Alberto Giacometti, in queste sue parole del 1957, conosceva bene i confini e i limiti dell’agire artistico dentro ad un mondo che si muoveva e scopriva sempre più il futuro, nel dinamico e lungo dopoguerra italiano ed europeo. Era nato il 10 ottobre del 1901, nella frazione di Borgonovo di Stampa, in Svizzera. E’ stato uno degli scultori che cercò, partendo da un’anonima provincia, la rappresentazione dell’esistenza umana nella sua totalità. Un lungo viaggio interiore ed esteriore.

Padre pittore post-impressionista, madre svizzera - discendente di rifugiati protestanti italiani - Giacometti si trasferì da ragazzo a Roma per seguire il suo talento, sostenuto anche dai genitori. Presa confidenza con la sua idea, puntò verso un’arte scevra, primitiva. Si interessò di Antropologia, poi si diresse a Parigi, all’Accademia della Grande Chaumière. E’ il periodo della sperimentazione, della frantumazione cubista. Conobbe in questi anni Picasso, Mirò, Prevèrt, ovviamente André Breton, il fondatore del movimento surrealista, per il quale disegnò sulla rivista 'Il surrealismo al servizio della rivoluzione'.

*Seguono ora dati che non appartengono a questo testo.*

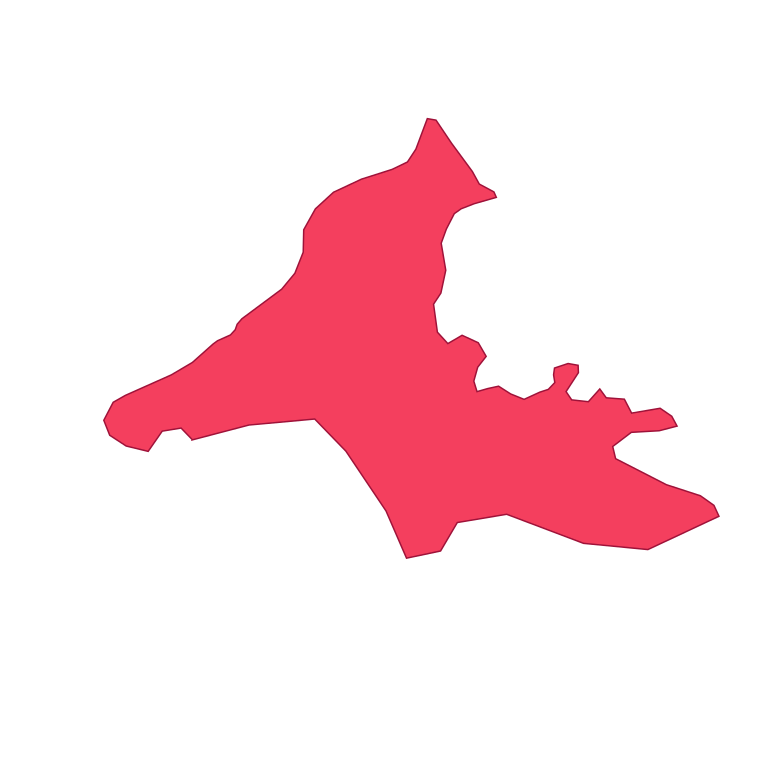 outline of Rasŏn, rotated 252°
{"feature_id": "PRK-5495", "entity_name": "Rasŏn", "entity_type": "Province", "adm_level": 1, "iso_a3": "PRK", "parent_name": "North Korea", "parent_adm1": "", "projection": "orthographic", "projection_center": [130.457, 42.392], "detail": "fine", "context": "isolated", "style": "filled", "palette": "rose", "viewbox_px": 768, "rotation_deg": 252, "n_neighbors": 0, "source": "natural_earth", "source_scale": "10m", "svg_char_len": 1275}
<svg xmlns="http://www.w3.org/2000/svg" viewBox="0 0 768 768"><g transform="rotate(252 384 384)"><path d="M436.1,106.3L450.3,120.8L453.1,134.5L458.4,184.5L463.7,208.4L474.8,233.7L476.6,239.1L478.1,253.1L481.6,259.3L486.2,262.8L490.0,269.1L505.8,316.0L516.9,333.5L534.3,347.9L555.5,355.3L571.8,372.9L582.0,395.3L585.8,425.9L585.6,458.0L587.9,474.9L597.5,486.9L623.0,507.2L618.9,515.0L592.2,522.6L558.8,533.7L544.7,536.4L532.7,547.9L526.8,548.5L527.6,525.4L526.8,511.5L524.3,503.5L512.1,491.2L500.2,481.9L473.1,477.9L452.9,466.2L444.6,455.8L416.8,450.8L402.7,457.2L406.2,473.3L394.1,486.4L378.7,489.7L371.0,478.3L359.0,470.3L348.0,470.1L347.6,481.3L346.5,492.3L335.4,501.4L326.1,512.5L328.1,529.7L328.1,538.6L332.6,546.9L340.3,548.1L346.5,551.1L346.6,565.4L341.8,574.4L334.7,572.4L320.5,554.8L310.9,557.6L304.0,572.9L312.6,587.7L302.2,591.1L295.3,607.9L279.8,610.5L275.6,639.1L264.4,647.7L253.4,649.7L254.5,631.3L261.6,604.3L253.9,582.2L241.4,581.2L201.0,621.4L179.9,650.4L166.6,660.3L154.7,661.7L145.0,583.8L170.8,524.5L222.2,460.4L229.6,410.9L207.7,386.2L211.4,351.6L262.6,346.7L331.9,327.0L372.1,307.3L386.7,243.0L390.1,184.2L390.4,184.4L404.8,177.4L407.7,158.5L392.8,138.9L404.7,119.6L420.0,107.3L436.1,106.3Z" fill="#f43f5e" stroke="#9f1239" stroke-width="1.5"/></g></svg>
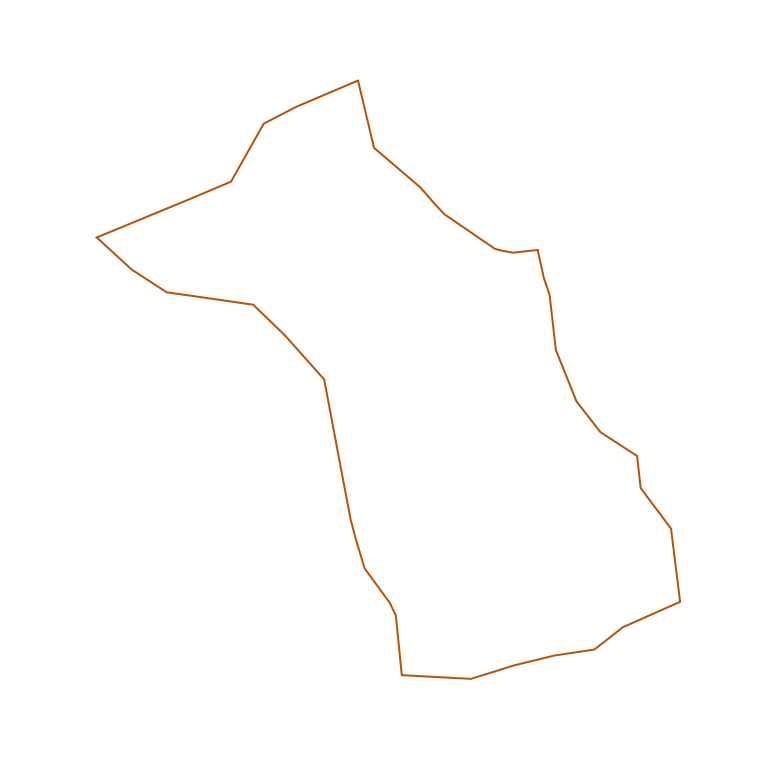 the district of O'lziit, Övörhangay, Mongolia, rotated 352°
{"feature_id": "93677404B71645043055089", "entity_name": "O'lziit", "entity_type": "district", "adm_level": 2, "iso_a3": "MNG", "parent_name": "Mongolia", "parent_adm1": "Övörhangay", "projection": "mercator", "projection_center": [103.414, 46.516], "detail": "fine", "context": "isolated", "style": "outline", "palette": "amber", "viewbox_px": 768, "rotation_deg": 352, "n_neighbors": 0, "source": "geoboundaries", "source_scale": "gbopen_adm2", "svg_char_len": 679}
<svg xmlns="http://www.w3.org/2000/svg" viewBox="0 0 768 768"><g transform="rotate(352 384 384)"><path d="M646.9,640.9L648.1,567.2L623.7,522.8L624.6,490.5L591.7,461.9L572.2,428.1L558.9,374.1L560.4,318.9L557.1,301.6L554.8,272.8L554.8,272.6L530.3,272.0L518.8,268.2L512.8,265.7L467.6,224.5L460.2,214.1L447.2,194.2L407.0,148.8L400.5,79.9L400.4,79.9L335.3,97.4L301.1,109.5L260.7,162.3L216.0,174.2L119.9,198.9L150.3,235.8L181.5,262.9L265.5,287.3L292.6,322.0L325.4,371.2L329.5,459.7L332.1,513.5L334.4,532.7L339.1,563.8L359.3,601.6L363.5,614.8L361.1,674.8L429.1,688.1L473.2,680.8L514.8,676.6L555.5,676.2L586.6,658.1L646.9,640.9Z" fill="none" stroke="#b45309" stroke-width="2"/></g></svg>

Condizionato dalla guerra, il suo interesse si spostò quindi sull’osservazione diretta della realtà, della figura umana. Nascono così le sculture allungate, esili, sole, fragili. Come l’uomo contemporaneo. Figure senza movimento, immobili, frontali, vitree, esseri che si allontanano e si isolano, anche in forma animale. Giacometti diventò così l’artista dell’uomo che conosce il silenzio, della creta e del bronzo che trasudano le sue angosce. Forse per questo si avvicinò al filosofo esistenzialista Jean-Paul Sartre, che a sua volta ne apprezzò le doti.

Opere celebrate in vita, ma ancor di più dopo la sua morte, giunta l’11 gennaio del 1966.

Rappresentò lo scarno e il semplice, la continua ricerca della condizione dell’uomo visionario e solitario, dove la privazione della muscolatura, la riduzione a scheletro, la consunzione della carne sono sinonimo di un vissuto che ha conosciuto sofferenze e introspezione. Sono figure, quelle di Giacometti, che hanno visto e subito la guerra, l’aberrazione delle dittature, la tragedia del quotidiano resistere all'immonda apocalisse. Tuttavia la sua arte è anche di esseri viventi che hanno una energia così straordinaria da rimanere in piedi, nonostante tutto. “C’è sempre nello spazio e nel tempo – affermerà - la minaccia di una caduta, della morte”. Ma la vita, seppure fiaccata, non finisce e, seppur tormentata, scorre e affronta le avversità.

Giacometti ebbe una vita tesa verso l’arte. Guardò e indagò la natura umana, svelandone il necessario, la sintesi, ricercandone incessantemente il risultato. "Ripeto sempre le stesse cose - dirà a Jean Marie Drot - esattamente le stesse frasi, che tutto questo è solo un brancolare intorno alla scultura e sono convinto  che la scultura sia comunque tutt’altro, che bisognerebbe affrontare la cosa in tutt’altro modo, le forme, no?; che accanto a ciò che potrebbe essere veramente un po’ una scultura, tutto questo non fa che l’effetto di ferraglia, di ferraglia un po’ informe, difforme. Forse mi illudo completamente, ma non ha importanza che io mi illuda, per sapere se è un’illusione o no bisogna provare".